Este lavado suele realizarlo el profesional que vaya a estar en contacto con pacientes inmunodeprimidos o con criterios de aislamiento.

El material necesario es igual que en el caso anterior, excepto el tipo de jabón que debe ser antiséptico, por ejemplo de povidona yodada. Y el procedimiento, además de ser más minucioso, su enjabonado durará unos quince segundos. Por lo demás, es igual que el lavado de manos higiénico.

Para saber más

Retrato dibujado en blanco y negro del médico Semmelweis. Es un señor calvo, con bigote y que viste traje de chaqueta con palomita negra.
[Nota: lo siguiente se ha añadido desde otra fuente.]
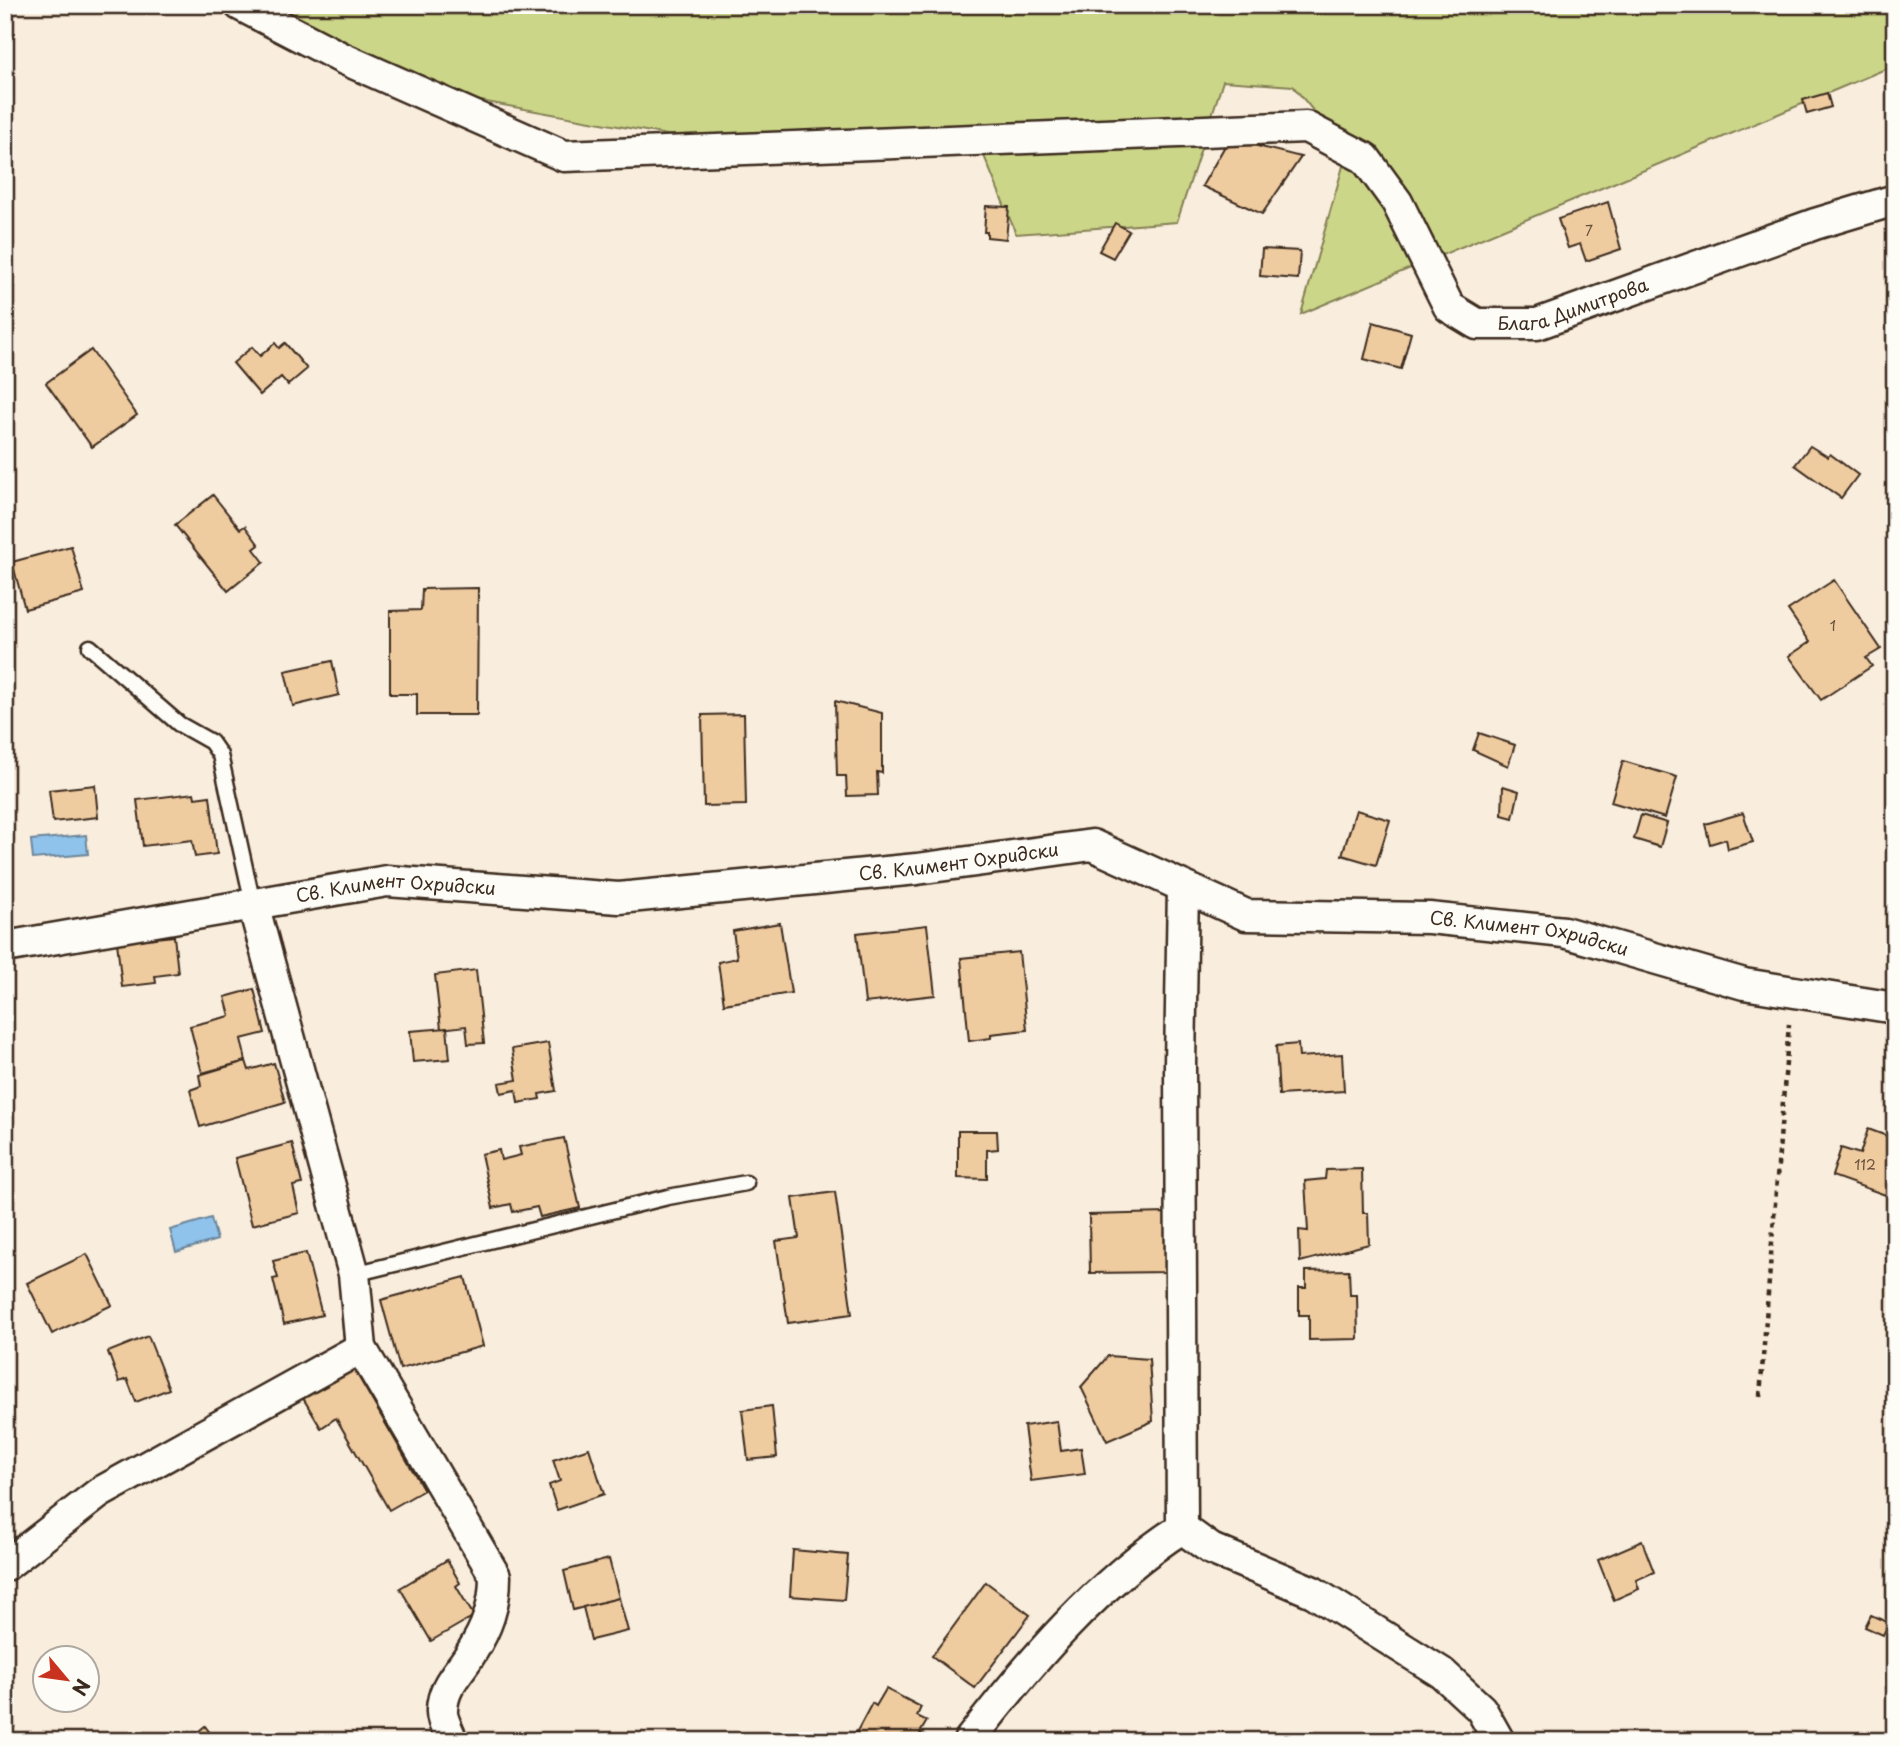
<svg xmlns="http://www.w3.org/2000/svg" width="1900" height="1746" font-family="'Playpen Sans',sans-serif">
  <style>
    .green { fill: #ccd689; stroke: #848054; stroke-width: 2 }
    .water { fill: #8fc3ec; stroke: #6d869a; stroke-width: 2 }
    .building { fill: #efcba0; stroke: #3b2a1e; stroke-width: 2 }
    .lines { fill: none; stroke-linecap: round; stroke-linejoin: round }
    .service-casing { stroke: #3b2a1e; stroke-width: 19 }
    .minor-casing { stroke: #3b2a1e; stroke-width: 35 }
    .path { stroke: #3b2a1e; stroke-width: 4.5; stroke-dasharray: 5 5; stroke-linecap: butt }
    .service { stroke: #fdfcf7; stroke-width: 14 }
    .minor { stroke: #fdfcf7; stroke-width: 30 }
    .labels { text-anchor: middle; stroke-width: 5; stroke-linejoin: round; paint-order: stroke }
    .number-label { font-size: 14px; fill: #68523e }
    .street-label { font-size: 18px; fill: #3b2a1e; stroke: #fdfcf7 }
  </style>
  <rect width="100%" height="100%" fill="#f9eddd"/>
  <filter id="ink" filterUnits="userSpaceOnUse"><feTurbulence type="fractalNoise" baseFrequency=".0143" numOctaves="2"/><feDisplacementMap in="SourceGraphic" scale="14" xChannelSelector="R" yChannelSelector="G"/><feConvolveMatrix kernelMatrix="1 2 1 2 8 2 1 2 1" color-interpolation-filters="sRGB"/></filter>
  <g filter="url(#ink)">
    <polygon class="green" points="230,5 1895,5 1895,65 1301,314 1347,152 1293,86 1223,81 1177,222 1016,234 974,131 733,147 431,92"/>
    <g class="water">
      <polygon points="86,835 88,854 33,859 31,840"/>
      <polygon points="211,1218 217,1240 176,1252 170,1230"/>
    </g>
    <g class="building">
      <polygon points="1827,93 1831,107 1807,114 1803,100"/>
      <polygon points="1229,139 1301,157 1262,214 1202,186"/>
      <polygon points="1608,202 1621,249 1586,261 1580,244 1568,248 1558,219"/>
      <polygon points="986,206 1009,207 1006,239 987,237 987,232 984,232"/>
      <polygon points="1115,223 1129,231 1113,258 1099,251"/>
      <polygon points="1262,249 1300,251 1298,279 1260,276"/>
      <polygon points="1373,322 1411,333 1401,369 1364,359"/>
      <polygon points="275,343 279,348 285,343 307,369 288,385 281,377 260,395 233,363 252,347 260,356"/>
      <polygon points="91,350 137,415 92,447 46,383"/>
      <polygon points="1810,446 1828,457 1830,454 1858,475 1841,498 1795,465"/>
      <polygon points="213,495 240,529 245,526 259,545 254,549 264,562 228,591 175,525"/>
      <polygon points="71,546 84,593 25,609 12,562"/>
      <polygon points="1834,580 1881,649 1866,658 1872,666 1821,700 1789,656 1810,642 1788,610"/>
      <polygon points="478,588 477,715 417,715 417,694 390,694 390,611 421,610 422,589"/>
      <polygon points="332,661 339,695 293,706 285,671"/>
      <polygon points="835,701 882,713 882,773 877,772 878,795 847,796 846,776 837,776"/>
      <polygon points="744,714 746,805 704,806 702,715"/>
      <polygon points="1479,733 1515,745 1508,766 1473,750"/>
      <polygon points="1623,761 1677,777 1665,818 1611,802"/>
      <polygon points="95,785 98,817 53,822 49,790"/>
      <polygon points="1503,786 1519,791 1513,818 1502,815"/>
      <polygon points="194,793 195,798 210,796 217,854 195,857 192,840 143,846 137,800"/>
      <polygon points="1356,810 1390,820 1376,865 1342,855"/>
      <polygon points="1743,813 1753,842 1728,849 1726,839 1710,844 1705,824"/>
      <polygon points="1641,815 1667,823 1660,847 1634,839"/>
      <polygon points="780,923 791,993 724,1004 718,962 737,958 733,931"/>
      <polygon points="927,925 935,995 865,1003 857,933"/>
      <polygon points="174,936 178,973 155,976 156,983 122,987 117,942"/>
      <polygon points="1019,952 1027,1030 991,1034 991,1038 969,1041 961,958"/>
      <polygon points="476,970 484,1043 468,1044 466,1026 441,1029 435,975"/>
      <polygon points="254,989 265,1033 241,1039 246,1061 202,1073 190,1026 230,1016 225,997"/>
      <polygon points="447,1028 450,1059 413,1062 410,1031"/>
      <polygon points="548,1043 556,1091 539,1094 540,1099 518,1103 516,1090 501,1093 499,1083 517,1080 512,1049"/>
      <polygon points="1298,1044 1299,1057 1342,1054 1344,1091 1279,1095 1276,1046"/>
      <polygon points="246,1061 249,1070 274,1063 285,1102 200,1127 190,1090 201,1086 199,1075"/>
      <polygon points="1868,1129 1895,1139 1894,1198 1832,1176 1841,1148 1860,1154"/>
      <polygon points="958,1131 997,1131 998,1149 987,1150 987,1179 958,1178"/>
      <polygon points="564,1138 580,1208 540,1217 537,1207 513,1212 511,1204 493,1208 481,1154 499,1150 501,1160 521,1155 519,1147"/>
      <polygon points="292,1143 302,1184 293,1186 299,1213 252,1225 235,1158"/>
      <polygon points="1362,1169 1363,1213 1368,1213 1369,1244 1300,1262 1299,1230 1308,1231 1305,1181 1325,1179 1326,1170"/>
      <polygon points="835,1192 852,1314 788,1323 776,1241 799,1238 793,1198"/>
      <polygon points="1167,1213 1169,1272 1090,1273 1089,1215"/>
      <polygon points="306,1253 322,1315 284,1324 273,1279 278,1278 273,1261"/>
      <polygon points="87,1254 112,1305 52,1334 27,1283"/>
      <polygon points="1349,1270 1350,1295 1357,1295 1358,1339 1309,1340 1309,1315 1299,1315 1299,1288 1306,1288 1306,1271"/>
      <polygon points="465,1277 483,1346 400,1369 381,1300"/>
      <polygon points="148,1336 169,1389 136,1402 127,1379 119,1382 108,1352"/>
      <polygon points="1108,1356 1149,1359 1153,1421 1107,1441 1081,1387"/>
      <polygon points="354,1369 424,1490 389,1510 336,1418 321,1428 303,1398"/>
      <polygon points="772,1406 777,1457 748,1460 742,1410"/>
      <polygon points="1057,1421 1061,1451 1081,1448 1085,1474 1031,1481 1024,1426"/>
      <polygon points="589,1448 604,1494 557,1510 549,1485 560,1481 553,1460"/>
      <polygon points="1642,1541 1654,1572 1636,1580 1639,1589 1614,1600 1598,1560"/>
      <polygon points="793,1550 848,1555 844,1600 790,1596"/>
      <polygon points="609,1559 619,1598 573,1610 564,1571"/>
      <polygon points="447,1560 460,1583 456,1586 474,1616 431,1641 400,1588"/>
      <polygon points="986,1582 1030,1615 975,1688 932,1656"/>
      <polygon points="619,1598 628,1631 591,1640 583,1607"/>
      <polygon points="1871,1615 1889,1623 1883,1635 1865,1627"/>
      <polygon points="886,1689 921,1707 917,1716 927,1721 920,1733 927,1737 925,1741 855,1741 855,1735 872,1703 876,1706"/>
      <polygon points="5,1715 14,1727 7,1731 14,1741 5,1741"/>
      <polygon points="205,1726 216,1741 187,1741"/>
    </g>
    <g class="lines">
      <defs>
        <g id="service">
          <polyline points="90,647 179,724 211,742 220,755 253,904"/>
          <polyline points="354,1274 668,1197 746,1183"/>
        </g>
        <g id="minor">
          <path id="s1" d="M240,5L342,58L564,156L1306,127L1365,158L1397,202L1449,307L1477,324H1537L1815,224L1895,200"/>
          <polyline points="1183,887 1180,1065 1182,1528 1211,1549 1313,1592 1442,1673 1481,1709 1499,1741"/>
          <path d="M253,904L354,1274L361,1348L495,1576C495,1606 487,1628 471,1653C459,1673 443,1685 442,1710C441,1719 449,1732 452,1741"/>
          <path id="s2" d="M5,947L387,881L619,898L917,869L1092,845L1246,915L1429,918L1564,932L1744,984L1895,1008"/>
          <polyline points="5,1566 99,1493 361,1348"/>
          <path d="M969,1741C1030,1662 1098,1582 1182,1528"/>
        </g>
      </defs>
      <use href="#service" class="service-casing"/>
      <use href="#minor" class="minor-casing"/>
      <polyline class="path" points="1760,1396 1789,1024"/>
      <use href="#service" class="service"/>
      <use href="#minor" class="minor"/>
    </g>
  </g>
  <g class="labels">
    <g class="number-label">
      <text x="1589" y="236">7</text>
      <text x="1833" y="631">1</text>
      <text x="1865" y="1170">112</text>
    </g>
    <g class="street-label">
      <text dy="6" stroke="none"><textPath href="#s1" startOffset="1470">Блага Димитрова</textPath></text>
      <text dy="6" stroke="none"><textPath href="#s2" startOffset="962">Св. Климент Охридски</textPath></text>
      <text dy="6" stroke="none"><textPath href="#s2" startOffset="396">Св. Климент Охридски</textPath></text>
      <text dy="6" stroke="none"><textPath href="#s2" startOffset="1550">Св. Климент Охридски</textPath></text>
    </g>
  </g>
  <rect width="1900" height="1746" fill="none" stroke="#fdfcf7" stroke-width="28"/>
  <rect x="14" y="14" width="1872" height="1718" fill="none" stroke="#3b2a1e" stroke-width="2.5" filter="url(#ink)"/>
  <g transform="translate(66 1679) rotate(119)"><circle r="33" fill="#fdfcf7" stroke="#afa8a0" stroke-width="2"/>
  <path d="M0-5L12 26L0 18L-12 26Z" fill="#c8321e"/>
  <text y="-10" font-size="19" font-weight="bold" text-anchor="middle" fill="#3b2a1e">N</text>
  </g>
</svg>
En el siglo XIX el médico húngaro Ignac Fülöp Semmelweis (1818-1865) fue pionero en el control de infecciones. Éste observó que había mucha diferencia de mortalidad entre dos pabellones de parturientas: en el primero, la mortalidad era de un 8% y estaba atendido por obstetras y estudiantes de medicina; en el segundo pabellón, la mortalidad era de un 2% y estaba atendido por parteras.

También observó que cuando los estudiantes se iban de vacaciones disminuían las infecciones y muertes postparto.

Esto le llevó a pensar que algún elemento era llevado en las manos de los estudiantes y médicos desde la sala de autopsias hasta el pabellón donde atendían los partos y que este elemento era el causante de las infecciones. Así, introdujo la técnica de lavado de manos con un antiséptico antes de examinar a cada paciente y consiguió disminuir la mortalidad en el primer pabellón a menos de un 2%.